• **課題の目的**: 生成AIと人間の判断力に関する本文を、その最後の文の後から書き進めなさい。

• **提示本文**:
• • • • • • •
2024年4月30日(火)17時16分 マイナビニュース

AIに人間の「判断力」を学習させ、多様性と正確性を確保する
生成AIの導入は引き続き世界中で広がっており、インフォマティカがCDO(最高データ責任者)を対象に実施した調査では、すでに45%の企業が生成AIを導入済みであることが明らかになっています。
IDC Japanは、日本国内の生成AIユースケース市場規模について、2022年から年間平均成長率194.7%で成長し、2027年には786億9400万円に拡大すると予測しています。
こうした背景から、さまざまな業界の経営者が、競争力を維持し、遅れをとらないために生成AIの導入を急いでいます。
一方で、公平性を担保し責任あるAIの開発・利用を実現するためには、さまざまな利害関係者であるマルチステークホルダーの意見や視点を取り入れるアプローチが重要です。しかし、そうした多様性や正確性を確保するアプローチや、AI導入の成功を左右するデータ管理に対して、十分な注意が払われていないという課題も存在します。
AIは学習データに基づき最適解を導き出しますが、人間と同等の判断力を備えているわけではありません。AIの導き出した推論結果をもとに、倫理観や多様な価値観を反映させ、最終的な意思決定は人間が行う必要があります。つまり、生成AIのアウトプットをより実用的なものにするためには、人間からのフィードバックを学習データに組み込む必要があります。
また、AIモデルの学習に使用されるデータは、高品質で偏りのないものである必要があります。機械学習分野の “Garbage in, garbage out (ゴミを入れるとゴミが出てくる)” ということわざの通り、AIエンジンがどれだけ最先端であっても、それらに供給されるデータが不完全で、適切なガバナンスが施されていない場合は、潜在能力を最大限に引き出すことができません。
加えて、先述の「ヒューマン・イン・ザ・ループ(人間のフィードバックが組み込まれたプロセス)」が欠如していれば、同様に問題が生じます。AIは質の高い入力データと人間による監視・介入がなければ、完全な機能を果たすことはできないのです。
• • • • • • •
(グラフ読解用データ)
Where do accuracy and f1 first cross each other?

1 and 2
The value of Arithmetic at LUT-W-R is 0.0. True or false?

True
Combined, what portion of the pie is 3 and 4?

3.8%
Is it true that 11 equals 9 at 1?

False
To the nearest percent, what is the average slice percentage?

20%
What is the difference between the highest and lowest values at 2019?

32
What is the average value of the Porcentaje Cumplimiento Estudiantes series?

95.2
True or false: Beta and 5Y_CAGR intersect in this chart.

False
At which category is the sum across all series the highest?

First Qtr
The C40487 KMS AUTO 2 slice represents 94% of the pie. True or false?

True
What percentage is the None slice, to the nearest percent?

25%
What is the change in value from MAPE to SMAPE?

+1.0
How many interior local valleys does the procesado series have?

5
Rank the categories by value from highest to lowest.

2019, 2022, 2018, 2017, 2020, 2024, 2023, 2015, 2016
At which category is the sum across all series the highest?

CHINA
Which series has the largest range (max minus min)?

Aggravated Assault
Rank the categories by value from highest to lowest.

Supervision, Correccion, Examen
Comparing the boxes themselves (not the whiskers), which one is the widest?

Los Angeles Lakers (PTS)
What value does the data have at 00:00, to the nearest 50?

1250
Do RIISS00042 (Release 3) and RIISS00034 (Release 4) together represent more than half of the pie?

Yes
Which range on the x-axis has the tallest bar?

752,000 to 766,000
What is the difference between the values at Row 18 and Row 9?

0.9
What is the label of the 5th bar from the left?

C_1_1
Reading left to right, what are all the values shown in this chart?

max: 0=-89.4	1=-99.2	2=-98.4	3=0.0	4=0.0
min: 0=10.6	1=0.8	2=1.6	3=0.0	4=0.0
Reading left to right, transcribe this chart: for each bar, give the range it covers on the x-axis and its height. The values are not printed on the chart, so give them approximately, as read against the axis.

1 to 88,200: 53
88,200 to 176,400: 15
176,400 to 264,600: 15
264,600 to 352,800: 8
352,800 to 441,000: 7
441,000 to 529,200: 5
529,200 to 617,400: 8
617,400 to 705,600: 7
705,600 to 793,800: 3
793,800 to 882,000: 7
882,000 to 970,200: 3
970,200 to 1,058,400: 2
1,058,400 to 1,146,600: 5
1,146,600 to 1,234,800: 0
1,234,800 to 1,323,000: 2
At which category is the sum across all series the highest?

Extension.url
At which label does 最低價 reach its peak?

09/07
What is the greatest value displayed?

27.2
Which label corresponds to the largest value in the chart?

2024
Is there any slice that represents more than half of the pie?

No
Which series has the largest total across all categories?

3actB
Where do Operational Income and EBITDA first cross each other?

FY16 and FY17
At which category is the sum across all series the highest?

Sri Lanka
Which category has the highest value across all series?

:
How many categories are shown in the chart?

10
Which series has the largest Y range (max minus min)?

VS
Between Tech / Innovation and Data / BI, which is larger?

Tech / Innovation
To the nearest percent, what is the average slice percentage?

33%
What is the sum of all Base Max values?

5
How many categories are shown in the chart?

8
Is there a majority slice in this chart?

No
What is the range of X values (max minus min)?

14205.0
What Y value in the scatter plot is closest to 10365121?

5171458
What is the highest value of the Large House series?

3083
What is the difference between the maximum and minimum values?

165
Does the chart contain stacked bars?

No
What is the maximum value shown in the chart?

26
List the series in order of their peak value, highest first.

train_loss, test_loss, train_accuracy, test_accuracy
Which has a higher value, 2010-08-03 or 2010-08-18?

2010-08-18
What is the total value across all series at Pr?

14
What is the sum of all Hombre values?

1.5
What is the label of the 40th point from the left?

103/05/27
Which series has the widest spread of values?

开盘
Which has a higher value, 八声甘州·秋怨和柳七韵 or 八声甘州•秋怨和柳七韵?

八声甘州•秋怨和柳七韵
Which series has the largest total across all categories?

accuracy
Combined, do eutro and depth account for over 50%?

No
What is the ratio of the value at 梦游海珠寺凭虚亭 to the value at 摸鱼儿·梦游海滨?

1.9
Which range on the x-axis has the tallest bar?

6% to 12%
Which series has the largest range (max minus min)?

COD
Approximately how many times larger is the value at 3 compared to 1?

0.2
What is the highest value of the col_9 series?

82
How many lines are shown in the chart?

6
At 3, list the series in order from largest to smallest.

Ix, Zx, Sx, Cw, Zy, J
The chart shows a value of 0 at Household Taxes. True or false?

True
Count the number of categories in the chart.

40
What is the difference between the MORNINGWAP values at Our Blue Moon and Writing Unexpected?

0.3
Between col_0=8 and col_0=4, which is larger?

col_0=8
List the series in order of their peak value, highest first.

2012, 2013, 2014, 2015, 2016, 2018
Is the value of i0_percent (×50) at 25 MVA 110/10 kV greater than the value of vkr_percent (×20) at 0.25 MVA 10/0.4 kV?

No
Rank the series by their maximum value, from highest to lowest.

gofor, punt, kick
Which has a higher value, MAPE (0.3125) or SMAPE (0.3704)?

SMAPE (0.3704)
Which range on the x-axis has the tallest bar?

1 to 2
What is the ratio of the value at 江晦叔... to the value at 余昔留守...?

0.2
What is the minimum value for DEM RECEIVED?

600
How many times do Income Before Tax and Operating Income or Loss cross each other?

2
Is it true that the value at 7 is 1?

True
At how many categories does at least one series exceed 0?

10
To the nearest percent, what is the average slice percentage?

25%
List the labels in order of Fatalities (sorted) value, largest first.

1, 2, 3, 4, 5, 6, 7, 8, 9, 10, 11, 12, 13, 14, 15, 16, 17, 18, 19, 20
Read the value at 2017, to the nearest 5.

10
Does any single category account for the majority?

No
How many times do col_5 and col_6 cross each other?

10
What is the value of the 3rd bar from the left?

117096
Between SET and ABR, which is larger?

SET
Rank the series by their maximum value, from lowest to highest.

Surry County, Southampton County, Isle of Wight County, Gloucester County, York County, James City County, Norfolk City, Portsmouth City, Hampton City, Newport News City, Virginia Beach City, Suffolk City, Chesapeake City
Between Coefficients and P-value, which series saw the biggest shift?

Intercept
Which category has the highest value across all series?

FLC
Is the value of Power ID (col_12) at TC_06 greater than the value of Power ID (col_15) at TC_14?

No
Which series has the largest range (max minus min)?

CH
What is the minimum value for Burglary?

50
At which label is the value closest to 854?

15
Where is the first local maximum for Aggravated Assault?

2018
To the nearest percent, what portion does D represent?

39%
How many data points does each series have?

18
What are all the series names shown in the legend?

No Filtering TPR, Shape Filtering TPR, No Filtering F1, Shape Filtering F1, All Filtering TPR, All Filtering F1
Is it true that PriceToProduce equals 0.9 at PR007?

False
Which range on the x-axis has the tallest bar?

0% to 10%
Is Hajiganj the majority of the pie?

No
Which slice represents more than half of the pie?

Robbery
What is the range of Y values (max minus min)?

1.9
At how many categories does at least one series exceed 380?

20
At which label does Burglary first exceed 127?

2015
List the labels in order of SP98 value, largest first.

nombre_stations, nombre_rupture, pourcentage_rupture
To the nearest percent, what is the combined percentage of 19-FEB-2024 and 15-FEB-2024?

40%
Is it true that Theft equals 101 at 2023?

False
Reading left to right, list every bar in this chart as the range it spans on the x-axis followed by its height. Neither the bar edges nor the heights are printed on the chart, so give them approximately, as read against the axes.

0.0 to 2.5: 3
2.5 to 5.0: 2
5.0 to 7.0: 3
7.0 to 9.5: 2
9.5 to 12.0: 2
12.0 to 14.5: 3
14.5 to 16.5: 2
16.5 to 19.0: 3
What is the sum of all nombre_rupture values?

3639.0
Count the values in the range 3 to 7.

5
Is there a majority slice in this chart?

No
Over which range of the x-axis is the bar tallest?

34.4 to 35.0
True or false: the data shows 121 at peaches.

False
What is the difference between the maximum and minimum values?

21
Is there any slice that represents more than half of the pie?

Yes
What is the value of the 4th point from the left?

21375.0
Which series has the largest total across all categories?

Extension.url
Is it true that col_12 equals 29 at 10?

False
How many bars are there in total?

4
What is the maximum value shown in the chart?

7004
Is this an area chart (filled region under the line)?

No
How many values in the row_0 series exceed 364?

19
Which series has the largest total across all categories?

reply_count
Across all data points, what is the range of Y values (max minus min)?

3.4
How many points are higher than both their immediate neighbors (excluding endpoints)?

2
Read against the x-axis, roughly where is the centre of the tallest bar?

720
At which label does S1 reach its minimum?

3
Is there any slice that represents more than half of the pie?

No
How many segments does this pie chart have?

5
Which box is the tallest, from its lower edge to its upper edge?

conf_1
• • • • • • •
• **解答欄**:
例えば、生成AIを活用して問い合わせに対する回答を自動作成し、人間のフィードバックをもとにチューニングするとします。もし、ごく一部の限られた担当者のみが情報やフィードバックを提供するのであれば、学習データに偏りが生じてしまいます。
従来のデータ管理やAI開発方法では、特定のグループだけがサイロ化した情報にアクセス・寄与できる状態が一般的です。その結果、学習データに偏見が生まれ、AIの開発効率や精度が大幅に低下するばかりか、人為的ミスのリスクも高まります。
そこで、重要になるのが、多様なステークホルダーの視点を取り入れた学習とチューニングのプロセスです。さまざまな立場の関係者から幅広い意見を集約することで、多角的に問題を発見し、AIの正確性を向上することができます。
民主化によりデータに命を吹き込む
企業がAIをあらゆる分野で効果的に活用するためには、膨大な量の構造化・非構造化データを発見し、クレンジングを行ったうえで、適切なガバナンスが効いた利用可能なデータセットに統合しながら、AIモデルをチューニングする必要があります。
最終的な目標は、AIを組織全体であらゆることに活用することです。これには、従来のデータチームやITチームの知識とスキルに、AIや機械学習の知見を取り入れる必要があります。
限られたグループのみが利用できるAIは、真のイノベーションの原動力とはなり得ません。そこで重要になるのが、社員のデータスキルを向上させ、生成AIの自然言語インタフェースを活用することで、多くのステークホルダーが参加できるプロセスを確立することです。また、データアクセス管理ツールを導入し、プライバシー保護を確保しつつデータアクセスを効率化・自動化することで、適切なデータガバナンスのもとでAIを民主化することができます。
近年、マルチクラウド、ハイブリッドクラウド、SaaSソリューションの利用が進み、ITインフラは複雑化の一途をたどっています。急激に増加するデータを人的リソースだけで管理するのはもはや現実的ではありません。そのため、データガバナンスを確立するツール自体もAIを搭載したものであることが重要です。こうしたツールは複雑なハイブリッド環境でもデータ運用を自動化・簡素化できるため、AIを効果的に活用するための鍵となるのです。
AIが進化する中、競争のカギを握るのはデータ
AIは未来の経済を牽引する要因の一つと言えます。筆者は、AIに注力する企業が大きな変革をもたらすことを目の当たりにしてきました。
例えば、ライフサイエンスの分野では、臨床試験や規制当局の承認に長い時間がかかるため、新薬の市場投入に10年以上かかることがあります。科学が急速に進歩している一方で、イノベーションがそのスピードに追いついていないのが実情です。そこで、生成AIは現在、新薬の設計や研究開発プロセスの加速に活用されつつあります。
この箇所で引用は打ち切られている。